Plain-text document sources:
- Opening Delimiter -

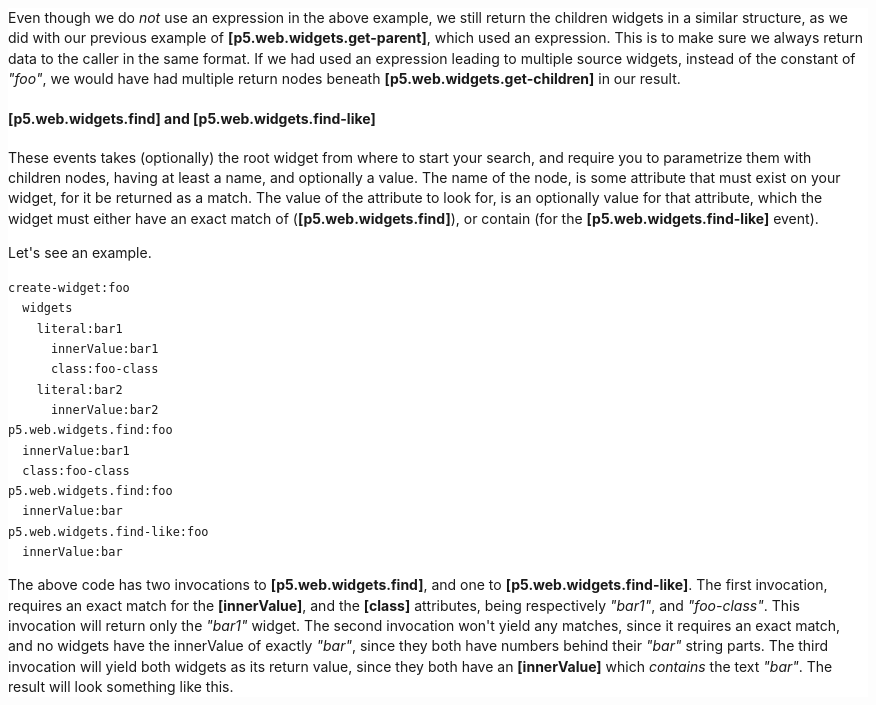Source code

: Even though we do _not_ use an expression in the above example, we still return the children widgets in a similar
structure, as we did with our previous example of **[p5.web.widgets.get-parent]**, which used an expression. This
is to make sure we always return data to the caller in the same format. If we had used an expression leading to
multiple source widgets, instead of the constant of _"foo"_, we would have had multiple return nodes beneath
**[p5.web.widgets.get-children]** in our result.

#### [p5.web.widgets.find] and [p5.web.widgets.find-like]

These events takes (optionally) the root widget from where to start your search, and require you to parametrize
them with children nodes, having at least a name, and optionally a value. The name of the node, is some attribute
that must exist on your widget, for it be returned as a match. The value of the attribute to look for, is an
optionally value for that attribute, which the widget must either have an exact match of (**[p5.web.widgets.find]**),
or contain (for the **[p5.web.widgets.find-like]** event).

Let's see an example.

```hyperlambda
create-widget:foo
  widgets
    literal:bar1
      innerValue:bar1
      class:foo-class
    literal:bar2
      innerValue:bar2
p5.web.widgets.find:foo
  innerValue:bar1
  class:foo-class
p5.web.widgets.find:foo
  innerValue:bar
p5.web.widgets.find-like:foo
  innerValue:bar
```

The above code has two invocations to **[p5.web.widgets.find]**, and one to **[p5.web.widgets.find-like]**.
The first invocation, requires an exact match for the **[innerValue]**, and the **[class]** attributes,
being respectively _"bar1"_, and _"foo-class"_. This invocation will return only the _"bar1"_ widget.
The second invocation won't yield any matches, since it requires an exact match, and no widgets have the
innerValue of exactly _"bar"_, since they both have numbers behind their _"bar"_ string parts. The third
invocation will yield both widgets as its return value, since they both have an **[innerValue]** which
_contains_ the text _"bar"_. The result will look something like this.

- Closing Delimiter -
- Opening Delimiter -

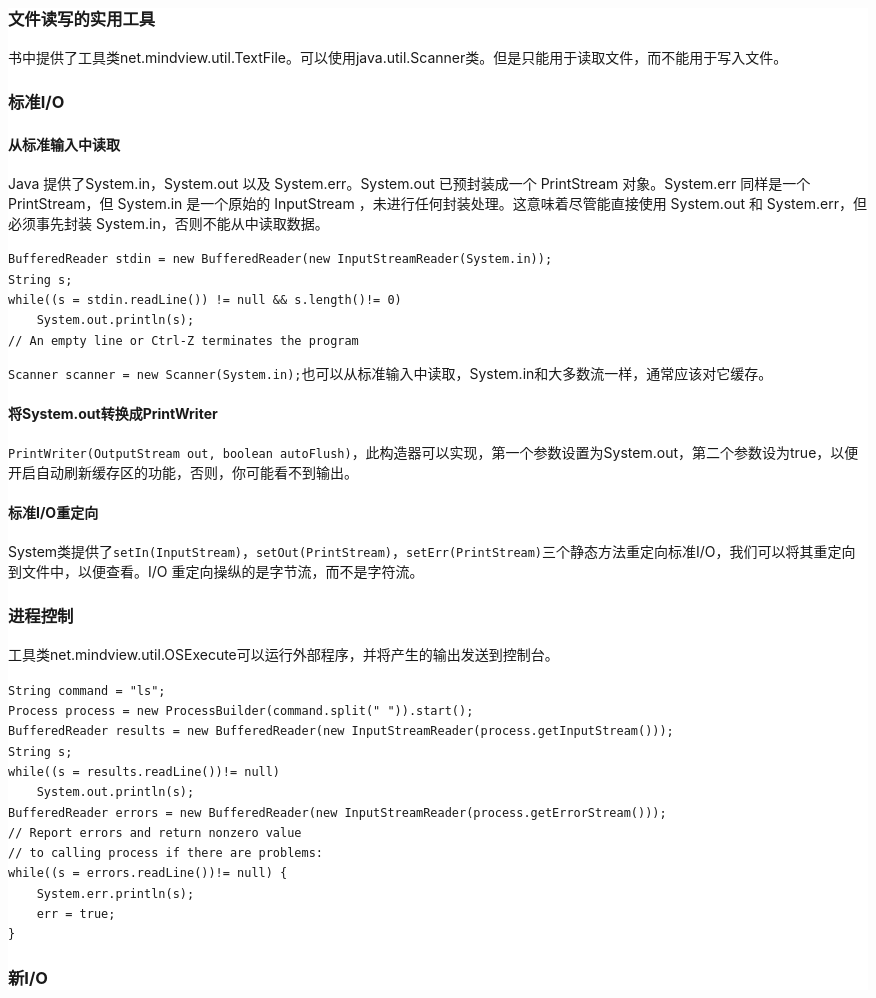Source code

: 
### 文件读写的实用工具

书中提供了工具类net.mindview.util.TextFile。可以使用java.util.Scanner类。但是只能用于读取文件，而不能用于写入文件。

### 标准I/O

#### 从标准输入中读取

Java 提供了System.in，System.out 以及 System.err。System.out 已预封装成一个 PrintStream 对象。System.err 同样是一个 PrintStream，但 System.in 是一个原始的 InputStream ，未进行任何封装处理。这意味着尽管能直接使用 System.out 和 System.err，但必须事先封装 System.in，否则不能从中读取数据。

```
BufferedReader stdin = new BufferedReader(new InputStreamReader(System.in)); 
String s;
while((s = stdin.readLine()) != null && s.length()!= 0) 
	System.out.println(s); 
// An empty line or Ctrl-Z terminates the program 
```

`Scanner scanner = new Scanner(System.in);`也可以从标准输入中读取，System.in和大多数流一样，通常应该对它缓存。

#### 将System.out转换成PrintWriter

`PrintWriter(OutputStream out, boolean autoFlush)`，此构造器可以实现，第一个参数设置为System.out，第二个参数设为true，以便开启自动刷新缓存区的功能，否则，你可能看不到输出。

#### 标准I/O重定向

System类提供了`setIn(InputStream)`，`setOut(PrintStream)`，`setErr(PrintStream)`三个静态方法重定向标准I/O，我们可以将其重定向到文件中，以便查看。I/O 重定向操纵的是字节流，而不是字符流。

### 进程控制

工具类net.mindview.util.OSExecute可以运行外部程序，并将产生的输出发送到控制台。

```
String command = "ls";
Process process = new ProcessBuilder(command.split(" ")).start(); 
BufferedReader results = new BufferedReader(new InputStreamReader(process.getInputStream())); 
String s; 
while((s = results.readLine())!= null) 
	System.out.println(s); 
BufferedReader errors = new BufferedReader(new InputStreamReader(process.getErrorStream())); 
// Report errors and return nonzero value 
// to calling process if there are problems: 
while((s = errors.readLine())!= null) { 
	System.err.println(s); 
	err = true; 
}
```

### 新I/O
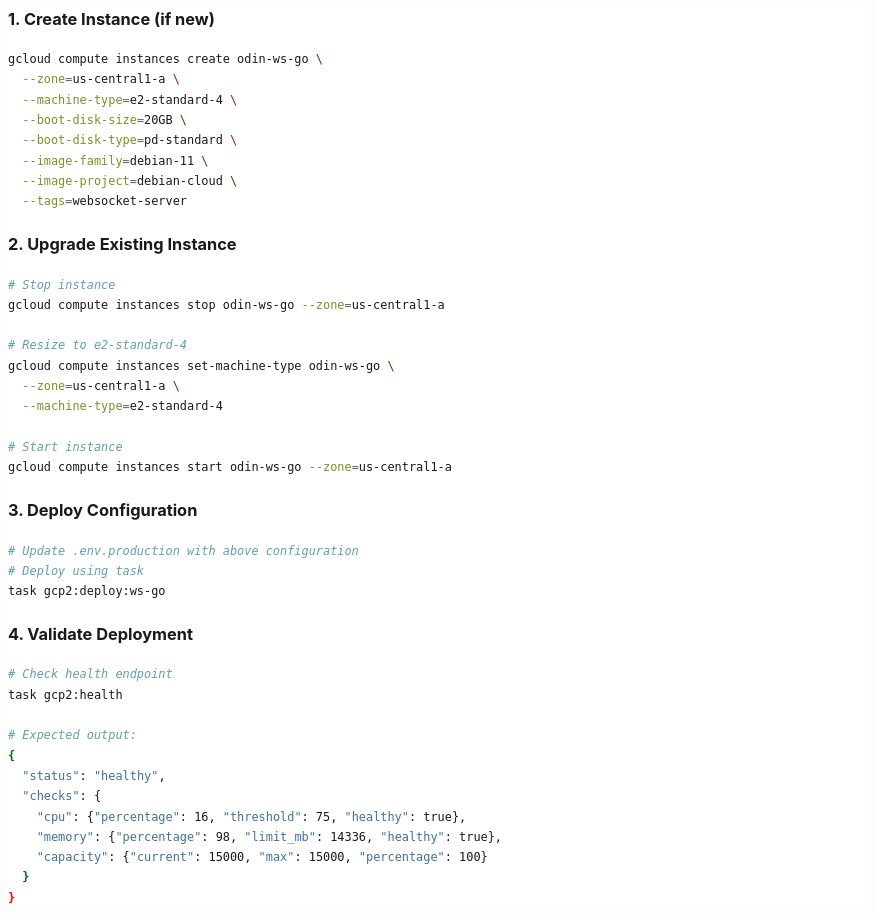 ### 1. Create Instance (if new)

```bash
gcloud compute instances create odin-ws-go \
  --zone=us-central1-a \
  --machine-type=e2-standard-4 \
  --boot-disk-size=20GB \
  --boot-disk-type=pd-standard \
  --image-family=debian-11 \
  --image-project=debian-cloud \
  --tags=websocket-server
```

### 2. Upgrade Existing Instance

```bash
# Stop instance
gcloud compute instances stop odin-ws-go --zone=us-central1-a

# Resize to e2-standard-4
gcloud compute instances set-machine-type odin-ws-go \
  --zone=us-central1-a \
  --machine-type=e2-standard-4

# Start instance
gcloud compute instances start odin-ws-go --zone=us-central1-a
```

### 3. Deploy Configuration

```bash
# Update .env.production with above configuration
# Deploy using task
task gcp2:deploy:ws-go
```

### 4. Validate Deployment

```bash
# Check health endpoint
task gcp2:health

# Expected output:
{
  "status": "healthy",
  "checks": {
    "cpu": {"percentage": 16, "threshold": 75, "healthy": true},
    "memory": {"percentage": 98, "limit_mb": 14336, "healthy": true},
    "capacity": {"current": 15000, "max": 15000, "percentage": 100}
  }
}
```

- Closing Delimiter -
- Opening Delimiter -

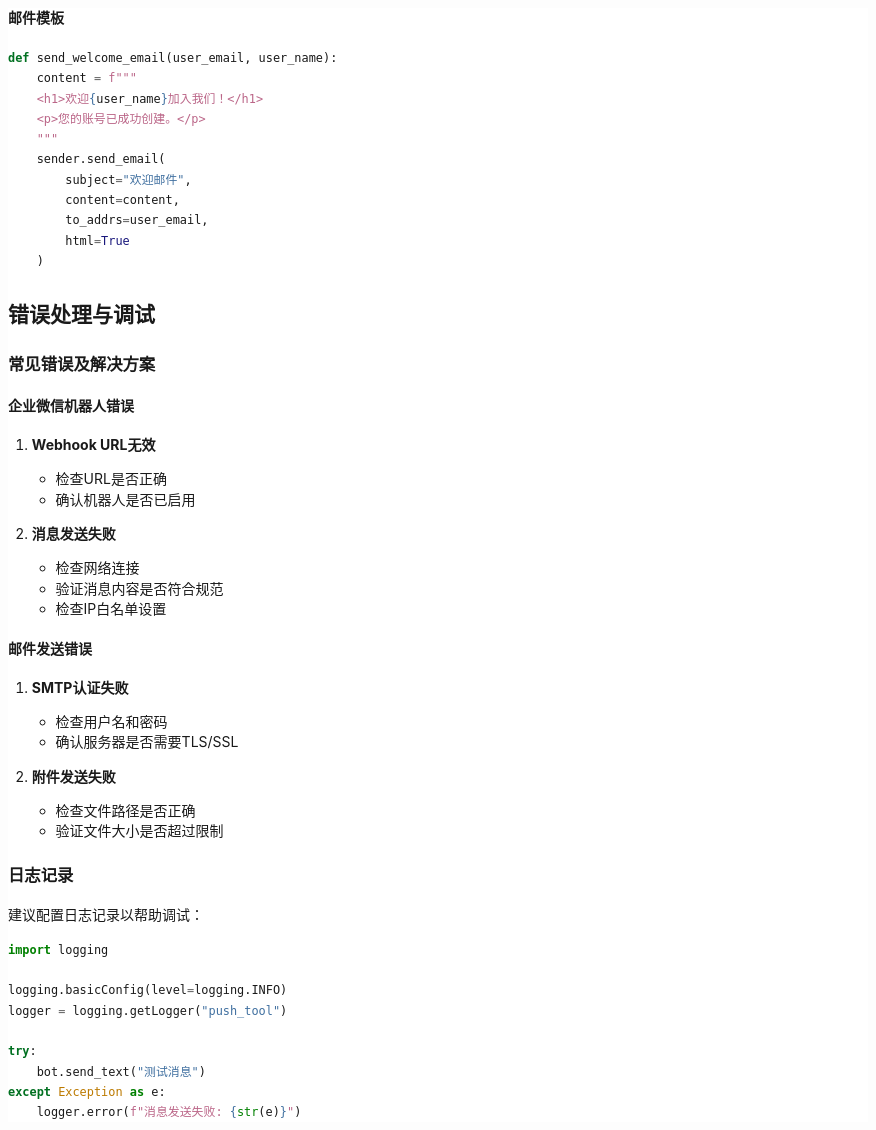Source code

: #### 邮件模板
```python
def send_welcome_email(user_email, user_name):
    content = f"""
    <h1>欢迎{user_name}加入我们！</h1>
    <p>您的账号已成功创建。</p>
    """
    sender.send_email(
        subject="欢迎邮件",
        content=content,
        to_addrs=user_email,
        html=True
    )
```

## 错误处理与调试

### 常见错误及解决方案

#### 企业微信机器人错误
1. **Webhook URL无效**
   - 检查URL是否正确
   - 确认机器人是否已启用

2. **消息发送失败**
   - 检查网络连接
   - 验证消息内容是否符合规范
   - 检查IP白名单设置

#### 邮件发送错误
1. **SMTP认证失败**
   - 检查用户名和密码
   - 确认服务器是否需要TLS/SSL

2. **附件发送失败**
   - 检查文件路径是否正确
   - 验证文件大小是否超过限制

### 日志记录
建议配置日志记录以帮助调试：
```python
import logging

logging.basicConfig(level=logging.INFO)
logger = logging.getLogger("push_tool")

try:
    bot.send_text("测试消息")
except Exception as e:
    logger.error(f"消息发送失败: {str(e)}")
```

- Closing Delimiter -

#### [WHAT YOU HAVE TO DO]
Say the number of data lines holding "which", without any other words.

#### [SOLUTION FOR THIS PROBLEM]
3